- _Exercise goal_
Which lines have the string "left"? Copy all of them from the entries below.

Items from a data source
◇ ◇ ◇ ◇ ◇
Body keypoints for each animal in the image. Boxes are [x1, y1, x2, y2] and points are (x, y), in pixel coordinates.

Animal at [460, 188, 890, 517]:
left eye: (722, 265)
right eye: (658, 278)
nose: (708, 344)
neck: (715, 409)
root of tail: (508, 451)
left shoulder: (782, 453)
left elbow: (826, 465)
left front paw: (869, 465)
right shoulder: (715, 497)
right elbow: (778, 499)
◇ ◇ ◇ ◇ ◇
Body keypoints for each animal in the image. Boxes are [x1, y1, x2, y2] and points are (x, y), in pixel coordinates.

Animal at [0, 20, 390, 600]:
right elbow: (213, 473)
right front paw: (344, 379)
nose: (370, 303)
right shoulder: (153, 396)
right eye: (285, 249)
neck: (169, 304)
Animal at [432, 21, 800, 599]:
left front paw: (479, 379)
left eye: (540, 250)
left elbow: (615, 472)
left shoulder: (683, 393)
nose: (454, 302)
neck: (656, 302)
◇ ◇ ◇ ◇ ◇
- _Response box_
left eye: (722, 265)
left shoulder: (782, 453)
left elbow: (826, 465)
left front paw: (869, 465)
left front paw: (479, 379)
left eye: (540, 250)
left elbow: (615, 472)
left shoulder: (683, 393)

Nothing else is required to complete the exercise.